# Ozon was braucht man?



## mario d (28. Juni 2010)

Hallo,
was brauche ich, um in meinem 15.000l. Koi Teich ozon anwenden zu können?
Was will ich erreichen?
Keimdruck senken,
wasser entfärben
leichter blau stich des wassers
evtl. fadenanlgen vernichten, aber das ist ja nur ein nebeneffekt, und bei manchen funktioniert, bei manchen nicht.

Was brauche ich dafür?
Es gibt ja diese Kombigeräte mit uvc und ozon, aber das soll ja nichts bringen.
Wasbrauche ich für richtiges ozon?

Ozonisator, inline mischer, was noch?


----------



## fbschroeder (29. Juni 2010)

*AW: Ozon was braucht man?*



mario d schrieb:


> Hallo,
> was brauche ich, um in meinem 15.000l. Koi Teich ozon anwenden zu können?
> Was will ich erreichen?
> Keimdruck senken,
> ...



Hallo,
für die sichere Anwendung von Ozon benötigst Du vor allem das entsprechende know-how.
Gerade wenn Du mittels Ozon den Keimdruck beeinflussen möchtest, dann kommen Ozongeneratoren zur Anwendung, die auch entsprechend hohe Mengen an Ozon produzieren. Bei falscher Anwendung kann das dann aber schon ziemlich in die Hose gehen.
Also: lesen, lesen, lesen.
Gruß
Schroedi


----------



## drwr (29. Juni 2010)

*AW: Ozon was braucht man?*

Hallo,

rein technisch brauchst Du :

Ozongenerator  ggfs. mit Luftbläser, sofern nicht eingebaut, ggfs. Lufttrockner
Ozonreaktor
Ozonfänger ( Gehäuse z.B. mit Aktivkohle )
diverse ozonfeste Kleinteile wie Schlauch, Rückschlagventil, Schlauchverbinder usw.
sinnvoll Steuerung per Redox

Gruß Wolfgang


----------



## mario d (29. Juni 2010)

*AW: Ozon was braucht man?*

Kann man nicht einen Ozonerzeuger kaufen,(das ist das selbe wie ein Ozonisator oder?), der das Ozon in einen inline mischer bläst, und von da aus weiter in den Filter? (Compactsieve, bürsten, japan matten, 100l. __ hel-x)

Am Ozonisator kann ich ja erstmal nur eine sehr geringe menge einstellen, entkeimen habe ich erstmal nicht vor, hauptsache entfärben.


----------



## reinr (29. Juni 2010)

_Aufgabe 1:_
Gib den vorliegenden Text von „Es gibt ja diese“ bis „fbschroeder (29. Juni 2010)“ wieder und ersetze darin „Kombigeräte“ durch „Kombinationsgeräte“.
_Aufgabe 2:_
Beantworte anhand des vorliegenden Textes diese Fragen:
(a) Wie viele Liter fasst der Koi-Teich von mario d?
(b) Womit kann laut drwr das Gehäuse des Ozonfängers zum Beispiel gefüllt sein?
(c) Was hat mario d nach eigener Aussage erst einmal nicht vor?
_Aufgabe 3:_
Übersetze diesen Satz aus dem vorliegenden Text ins Englische: „für die sichere Anwendung von Ozon benötigst Du vor allem das entsprechende know-how.“
Die Einträge werden zur Bearbeitung nicht gebraucht.

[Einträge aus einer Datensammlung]
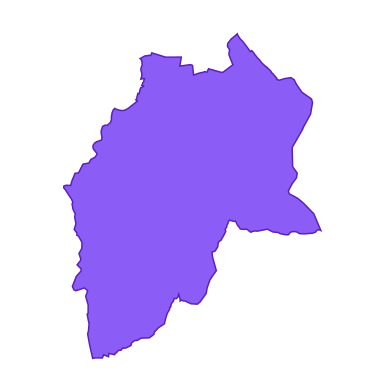 Mioveni, Arges, Romania, rotated 350°
{"feature_id": "2599482B98376414707582", "entity_name": "Mioveni", "entity_type": "district", "adm_level": 2, "iso_a3": "ROU", "parent_name": "Romania", "parent_adm1": "Arges", "projection": "mercator", "projection_center": [24.948, 44.942], "detail": "fine", "context": "isolated", "style": "filled", "palette": "violet", "viewbox_px": 384, "rotation_deg": 350, "n_neighbors": 0, "source": "geoboundaries", "source_scale": "gbopen_adm2", "svg_char_len": 3669}
<svg xmlns="http://www.w3.org/2000/svg" viewBox="0 0 384 384"><g transform="rotate(350 192 192)"><path d="M325.9,121.3L324.9,120.2L317.6,112.9L313.4,103.7L312.1,99.1L309.2,96.5L303.0,96.4L297.4,97.1L295.0,95.9L295.3,94.8L291.9,89.1L291.5,89.0L291.2,88.3L291.0,87.8L290.9,87.5L290.8,87.1L290.6,86.6L290.3,86.2L290.0,85.7L289.6,85.1L289.4,84.8L289.3,84.7L288.9,84.2L288.4,83.7L288.1,83.3L287.6,82.8L287.8,82.4L287.4,82.1L287.0,81.7L286.8,81.5L286.6,81.3L286.0,80.7L285.9,80.5L285.8,80.4L285.5,80.0L285.4,79.9L284.8,79.2L284.5,78.7L283.7,77.7L282.7,76.3L282.4,75.4L281.9,74.4L280.5,72.2L280.0,71.7L278.9,69.6L278.5,68.9L277.7,67.5L277.3,66.6L276.4,64.7L275.7,63.7L275.5,63.2L275.4,63.1L273.9,63.9L268.6,53.3L266.0,49.5L264.2,45.2L264.1,44.1L256.8,48.4L253.0,51.9L252.2,54.8L253.8,58.6L252.5,61.6L252.3,63.7L254.0,72.3L254.5,73.7L243.8,79.2L242.8,79.4L241.7,79.3L229.7,73.5L227.5,76.7L225.7,75.7L222.1,76.2L221.8,76.0L219.5,76.2L217.2,76.5L213.9,77.1L214.5,67.4L212.7,66.3L201.9,65.9L204.9,57.3L189.4,54.6L176.6,48.0L175.1,50.4L173.5,49.9L171.5,50.0L169.2,49.8L164.6,51.4L164.0,51.6L164.7,52.4L165.3,54.0L165.1,57.9L163.3,61.2L162.8,63.1L163.1,65.3L163.0,67.7L162.6,69.2L161.2,72.0L161.9,71.9L164.0,71.9L164.9,72.2L164.0,73.6L163.7,74.9L162.6,75.7L161.8,77.2L161.3,78.1L161.1,78.3L161.6,78.6L162.7,79.1L162.5,79.6L161.4,80.0L160.8,80.2L160.1,80.4L159.8,80.2L159.0,81.6L158.6,82.1L157.0,86.0L155.8,85.5L153.2,91.4L152.7,91.5L154.0,93.0L144.0,98.4L142.6,99.0L140.8,99.5L139.0,99.9L138.0,99.7L136.3,99.4L135.1,99.0L134.4,98.7L131.8,97.4L131.2,96.8L130.5,96.2L128.8,97.4L127.1,100.0L125.7,103.9L125.5,105.3L125.2,106.7L123.8,109.3L120.1,111.6L118.1,111.1L115.4,111.8L113.2,116.0L112.8,118.3L112.8,123.2L111.6,125.2L106.8,125.9L104.6,126.9L102.9,128.6L102.3,130.0L102.3,132.4L103.7,135.0L105.3,138.0L102.6,140.9L98.1,142.3L95.4,145.6L89.5,145.6L83.6,153.4L80.0,153.3L75.4,160.7L73.7,164.4L69.0,163.5L66.8,163.9L66.4,165.7L67.6,167.7L70.1,173.5L71.8,177.3L72.9,181.2L71.8,183.0L71.8,188.2L73.2,193.3L72.1,196.4L72.2,203.0L69.5,208.5L71.6,212.6L71.1,214.6L72.5,215.7L74.9,222.4L73.7,228.4L70.0,232.9L70.8,238.6L70.3,240.1L66.2,243.8L69.5,248.5L68.9,250.6L66.5,252.5L63.5,254.9L57.8,264.2L58.7,267.8L60.5,269.1L69.3,267.8L72.1,271.1L69.2,276.3L70.1,285.4L68.6,293.5L67.5,294.1L67.7,304.2L65.8,311.1L64.6,313.5L64.6,324.2L65.3,338.6L68.3,338.6L74.9,339.9L76.8,337.0L81.2,339.7L82.1,336.6L87.6,338.8L88.0,337.7L89.7,337.2L91.9,335.3L94.6,335.5L96.3,333.9L100.1,334.1L105.3,332.5L106.1,330.3L109.7,328.3L112.3,328.7L116.6,327.1L124.6,328.2L129.6,325.7L130.8,323.2L135.5,319.8L142.0,317.0L143.4,313.4L146.7,307.0L149.6,303.7L150.0,301.9L151.0,301.6L152.3,298.3L154.5,296.6L156.0,293.8L158.1,294.3L159.5,293.4L161.2,290.4L161.7,295.5L161.4,297.3L163.3,296.6L164.5,297.8L166.0,298.0L168.6,299.8L171.6,301.9L177.9,303.4L181.0,301.6L188.4,294.3L190.2,289.1L194.4,281.7L197.4,278.5L202.3,273.7L201.0,260.4L201.2,254.8L204.6,254.1L207.8,250.5L209.0,246.8L209.8,245.5L212.1,244.6L216.0,239.9L218.4,236.6L218.2,234.6L220.2,232.4L220.7,230.5L221.9,229.4L222.3,228.2L224.0,226.2L227.8,228.1L229.8,228.4L231.2,233.0L232.4,234.9L233.1,236.8L236.3,237.8L239.4,238.0L242.7,241.7L243.8,241.7L244.9,241.3L247.4,241.3L249.6,241.9L259.8,241.7L264.7,245.4L270.0,246.9L271.5,248.3L277.1,250.5L279.5,250.8L282.4,248.5L286.3,248.8L288.9,249.9L290.4,251.6L295.6,252.8L303.7,253.5L306.7,253.0L307.8,251.8L310.3,251.0L312.2,252.3L308.2,234.7L299.8,222.3L294.9,216.5L287.4,210.6L287.1,207.7L292.1,201.2L297.3,196.3L298.9,191.7L295.5,184.5L298.4,165.5L299.7,164.0L312.2,149.0L312.0,148.7L322.3,135.9L326.2,124.9L326.1,123.5L325.9,122.1L325.9,121.3Z" fill="#8b5cf6" stroke="#5b21b6" stroke-width="1.5"/></g></svg>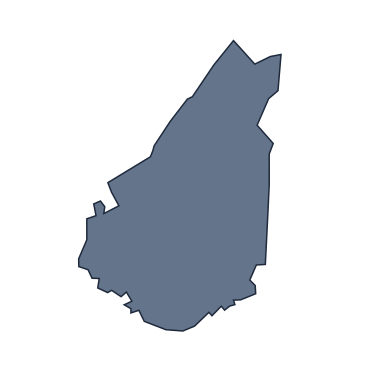 Clarendon, South Carolina, United States of America, rotated 339°
{"feature_id": "52423323B77456184843444", "entity_name": "Clarendon", "entity_type": "district", "adm_level": 2, "iso_a3": "USA", "parent_name": "United States of America", "parent_adm1": "South Carolina", "projection": "natural_earth1", "projection_center": [-80.271, 33.688], "detail": "fine", "context": "isolated", "style": "filled", "palette": "slate", "viewbox_px": 384, "rotation_deg": 339, "n_neighbors": 0, "source": "geoboundaries", "source_scale": "gbopen_adm2", "svg_char_len": 879}
<svg xmlns="http://www.w3.org/2000/svg" viewBox="0 0 384 384"><g transform="rotate(339 192 192)"><path d="M285.0,65.5L257.8,81.3L226.5,103.2L221.0,103.6L197.1,118.2L173.2,135.3L170.3,139.3L165.8,144.2L116.8,153.1L116.8,163.4L118.8,178.7L101.9,180.5L105.3,174.5L103.3,167.6L96.0,167.9L93.9,179.7L84.2,179.3L76.7,198.9L62.2,213.8L59.6,221.1L67.1,227.3L67.8,236.7L74.4,239.5L69.6,247.8L77.2,255.7L81.7,255.0L88.3,264.3L94.9,261.9L96.7,272.4L88.3,273.0L93.2,279.1L91.6,283.0L100.0,283.4L101.1,295.7L118.3,311.2L133.7,318.5L146.4,318.1L164.7,310.4L166.3,314.7L178.4,309.1L180.1,314.0L186.4,312.0L191.7,312.5L192.0,307.8L198.7,310.1L215.0,309.8L217.5,302.0L214.4,294.9L225.9,283.2L234.5,285.9L257.0,235.0L266.7,212.9L277.7,184.2L285.2,175.8L276.7,153.0L297.0,132.3L308.6,128.2L324.4,95.5L313.7,93.6L296.4,95.1L285.0,65.5Z" fill="#64748b" stroke="#1e293b" stroke-width="1.5"/></g></svg>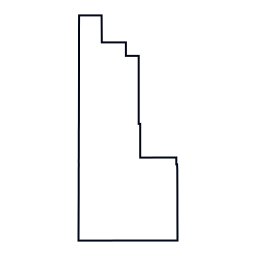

_Lösung 1:_
Es gibt ja diese Kombinationsgeräte mit uvc und ozon, aber das soll ja nichts bringen.
Wasbrauche ich für richtiges ozon?

Ozonisator, inline mischer, was noch?


----------



## fbschroeder (29. Juni 2010)

_Lösung 2:_
(a) 15.000 Liter.
(b) Mit Aktivkohle.
(c) Das Entkeimen.

_Lösung 3:_
For the safe use of ozone, you need above all the appropriate know-how.